Muslim marriages are not extravagant, but reflect a noticeable expression of love and affection. The various rituals of Muslim Weddings are as follows:
Muslim Pre-wedding Rituals
The ceremony of Muslim wedding starts with ‘Mangni’ or ring exchange ceremony. This is the engagement programme. After changing the rings the bride and the groom are committed to each other to become life partner.
The Mehendi ceremony in Muslim wedding is held at the home of the bride a couple of days before marriage. The female relatives of the girl smear her with turmeric paste to bring out the glow in the bride’s complexion and then Mehendi is applied on the hands of the bride. The event reflects a festive feeling and the women attending the ritual sing traditional songs. According to the pre-marriage customs, the bride is not allowed to step out of the house for the next few days until her marriage. The bride’s cousins sometimes apply a dot of Mehendi on the palm of the groom.
Muslim Wedding Rituals
Welcoming the Baraat is another pre-marital custom which is observed on the wedding day among the Muslims. The groom arrives at the marriage place with his ‘Baraat’ and a band of musicians strike up some traditional notes to announce the arrival. The groom shares a drink of sherbet along with the bride’s brother or relative.
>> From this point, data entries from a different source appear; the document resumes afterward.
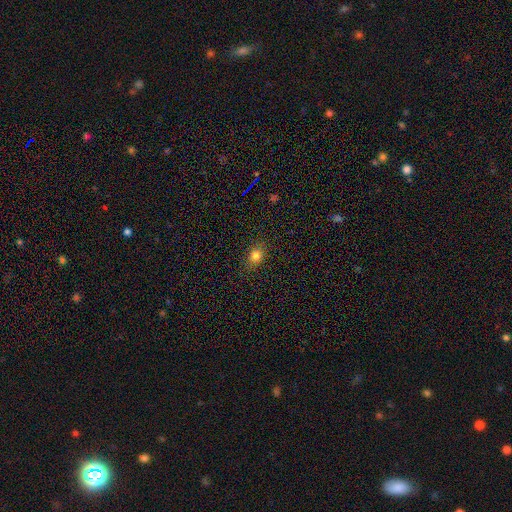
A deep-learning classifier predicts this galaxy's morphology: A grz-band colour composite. It shows a smooth galaxy with no disk features (79%) that is in between round and cigar-shaped (53%). Merging: none (85%).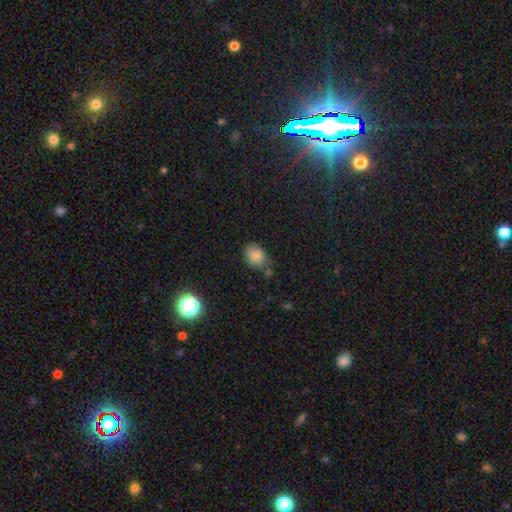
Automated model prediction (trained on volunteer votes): Morphology: type=smooth (83%); roundness=in between (69%); merging=none (65%).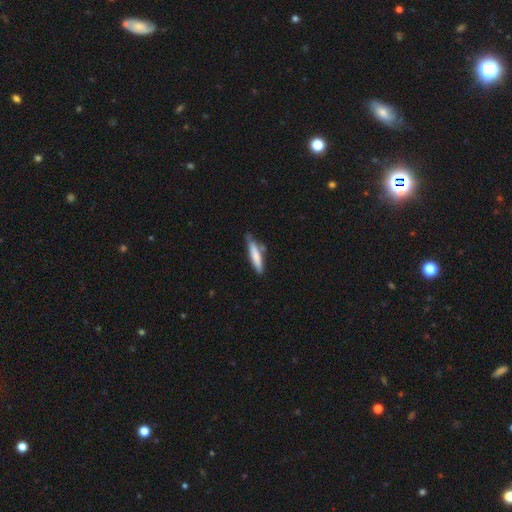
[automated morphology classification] Smooth or featured? smooth (75%)
How rounded? cigar-shaped (84%)
Merging? none (69%)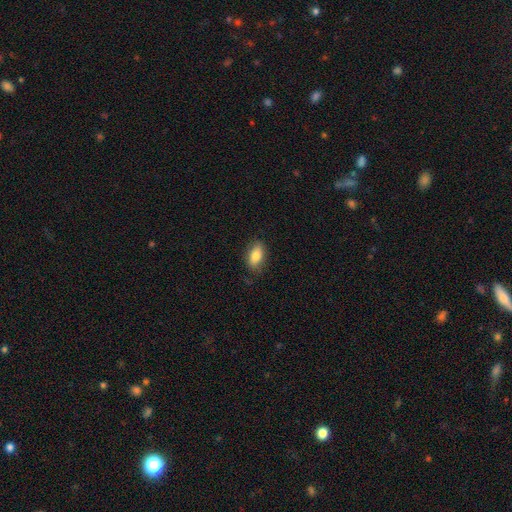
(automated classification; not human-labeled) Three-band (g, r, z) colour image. It shows a smooth galaxy with no disk features (80%) that is in between round and cigar-shaped (88%). Merging: none (81%).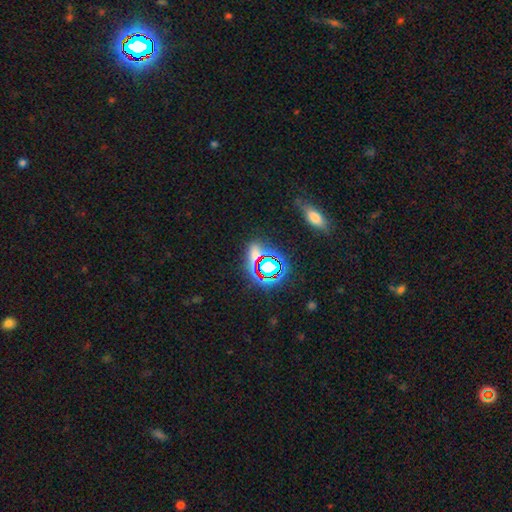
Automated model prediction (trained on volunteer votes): Morphology: type=star or artifact (59%).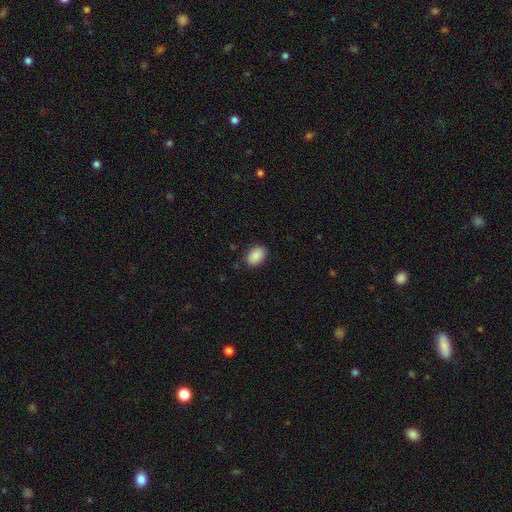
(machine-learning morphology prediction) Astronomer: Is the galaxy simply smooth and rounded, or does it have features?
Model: smooth — 88%.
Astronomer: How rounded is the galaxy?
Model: in between — 82%.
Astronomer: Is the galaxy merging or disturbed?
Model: none — 85%.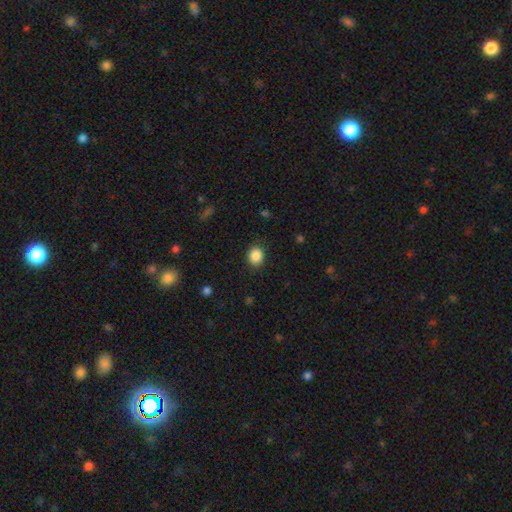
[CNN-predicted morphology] A smooth galaxy with no disk features (87%) that is round (66%). Merging: none (88%).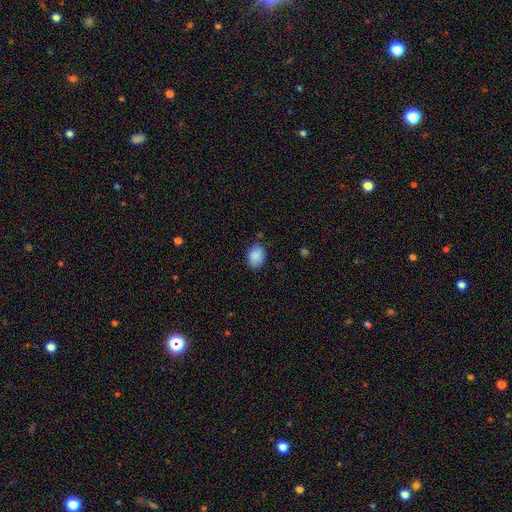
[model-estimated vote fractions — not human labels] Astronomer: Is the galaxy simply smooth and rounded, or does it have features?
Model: smooth — 88%.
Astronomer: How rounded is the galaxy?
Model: in between — 70%.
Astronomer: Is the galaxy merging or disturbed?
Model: none — 76%.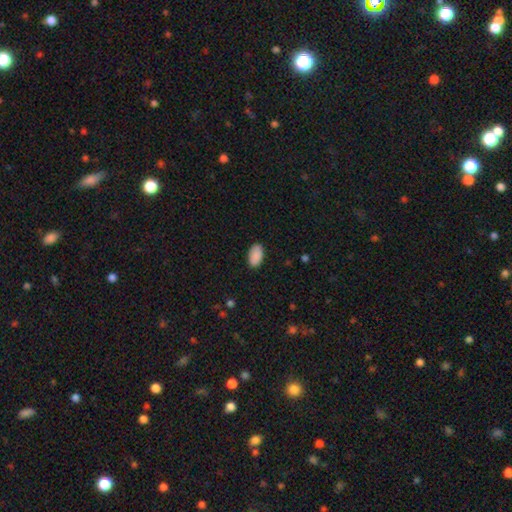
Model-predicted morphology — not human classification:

The ‘Nikaah’ or the main Muslim wedding ceremony can be conducted at the home of the bride or the groom, or at any other suitable venue. A Maulvi or the priest in the presence of close family members and relatives conducts the ceremony of Nikaah. In orthodox Muslim communities, the men and women sit separately. The Maulvi reads some selected verses from holy Quran and the Nikaah is considered complete after the Ijab-e-Qubul, which means the proposal and acceptance. The groom proposes and the bride conveys her assent. The mutual consent of the bride and groom is of great importance for the marriage in order to make it legal. The ‘Nikahnama’ is a document in which the marriage contract is registered. To legalise it, the signature of the bridegroom, the bride, the Walis (father of both the bride and groom) and the Maulvi is compulsory. The next stage in a Muslim wedding includes receiving of blessings of the groom from the senior women members by offering them his ‘Salaam’.
The senior members of the two families sit together and decide the amount of ‘Mahr’ or the nuptial gift on the day of the wedding. The Mahr is an obligatory amount of money given by the groom’s family to the bride.
Dinner, prayers and ‘Aarsimashaf’ are the customs followed on the wedding day itself. Dinner is a lavish spread. Usually, the women and the men dine separately. After dinner, the newly-weds sits together for the first time. Covering their head with a dupatta, they read prayers under the direction of the Maulvi (priest). The holy Quran is placed between the couple and they are allowed to see each other through mirrors.
Muslim Post-wedding Rituals
Wedding Ceremony ‘Rukshat’ is the custom, where the bride's family bids her a tearful farewell before she leaves her father's house for her husband's residence. The custom of welcoming the bride is done at the groom's house. The Quran is held over the head of the new daughter-in-law by the groom's mother and then she enters her new home. The ‘Chauthi’ ceremony is conducted on the fourth day after the wedding, when the bride visits the home of her parents. The bride receives a blissful welcome on this day. The ‘Valimah’ is the lavish reception on behalf of the groom's family. It is a joyous occasion that brings together the two families, their relatives and other well-wishers.
Muslim wedding rituals are some of the most simple and pleasant rituals, where the bride and the groom themselves enjoy amidst the merrymaking of their marriage.